As empathy and compassion are not the kinds of forces usually associated with John Constantine, I ask Mina about her choice of empathy as the central theme in her story. "I don't think John is very empathetic at all. I see him as an archetype of the lone detective; as Chandler said, 'Down these lonely roads a man must walk alone,' or something like that. John doesn't empathize with people's feelings but headbutts his way through, and I thought it would be interesting to look at a quality as nebulous as empathy, and how it could change the world if it was made compulsory through architectural engineering. Yes, that old chestnut. It's regarded as a very feminized quality, but I think that's really wrong. We're all social animals, and successful animals need to be able to read those close to them. The theme of the monolithic individual in modern narratives is a fiction, but we don't question it because it's so all pervasive and familiar. There are so many stories never told because the fictions are so strong. It's a shame."
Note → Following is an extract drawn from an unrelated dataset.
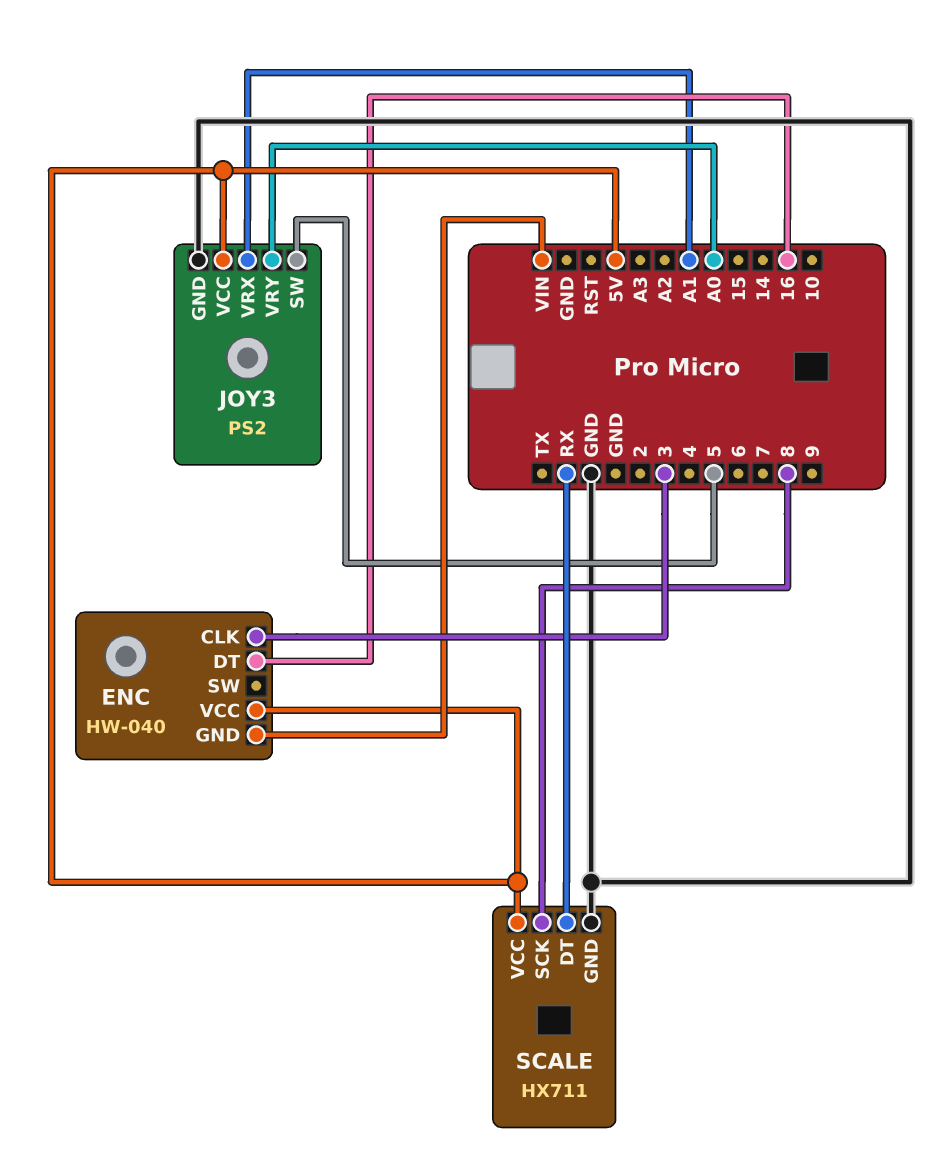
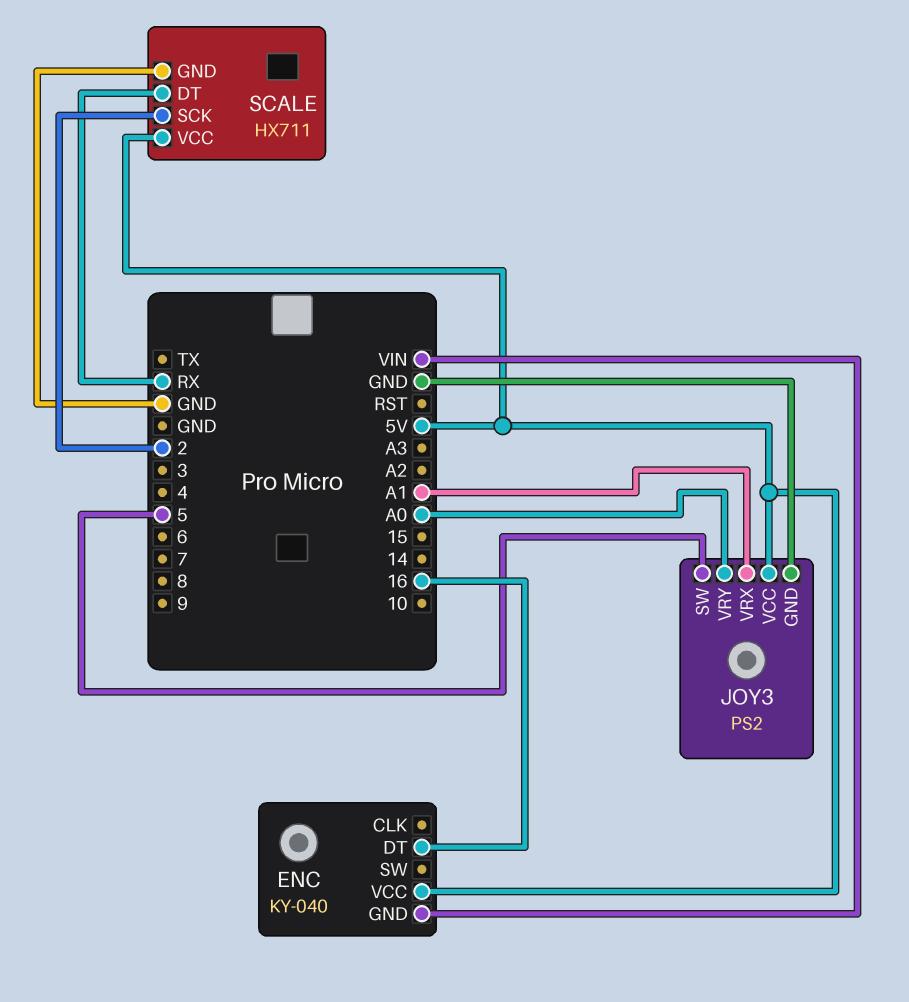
ENC: HW-040 -> KY-040
ENC pin CLK: 3 -> none
SCALE pin SCK: 8 -> 2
After a single-issue interlude, a story about John and Map in London called "The Season of the Zealot" (H. #223), Mina's second arc picks up right where "Empathy is the Enemy" leaves off. This second arc, "The Red Right Hand" (H. #224-228), finds an epidemic of infectious empathy unleashed upon Glasgow by the Engine, with results far more deadly and destructive than the Utopia that Steve Evans imagined, and the Praexis gorging themselves on the result. John and Evans are trapped in the middle of this crisis, and they are soon joined by John's niece Gemma, old girlfriend Angie, and stalwart friend Chas, who, in a rather unlikely gamble, blows through military checkpoints to get the three of them into Glasgow in his cab. In the story, which wraps up Mina's run on the series, John's group must gather and inspire enough hope and positivity in Glasgow to counteract the effects of the empathy epidemic. All this is further complicated by the presence of the soldiers quarantining Glasgow, who are all listening to the England vs. Portugal World Cup match, and whose reaction, should England lose, could overwhelm the efforts of John and his group. It is an unusual finale, as Hellblazer runs go, but beyond the humor of the end of the world hinging on a World Cup match, Mina seems to be tackling a question that is central to the title: What is John's relationship to humanity and how, after all these years and all he has lost, can he still empathize with those that come to him for help?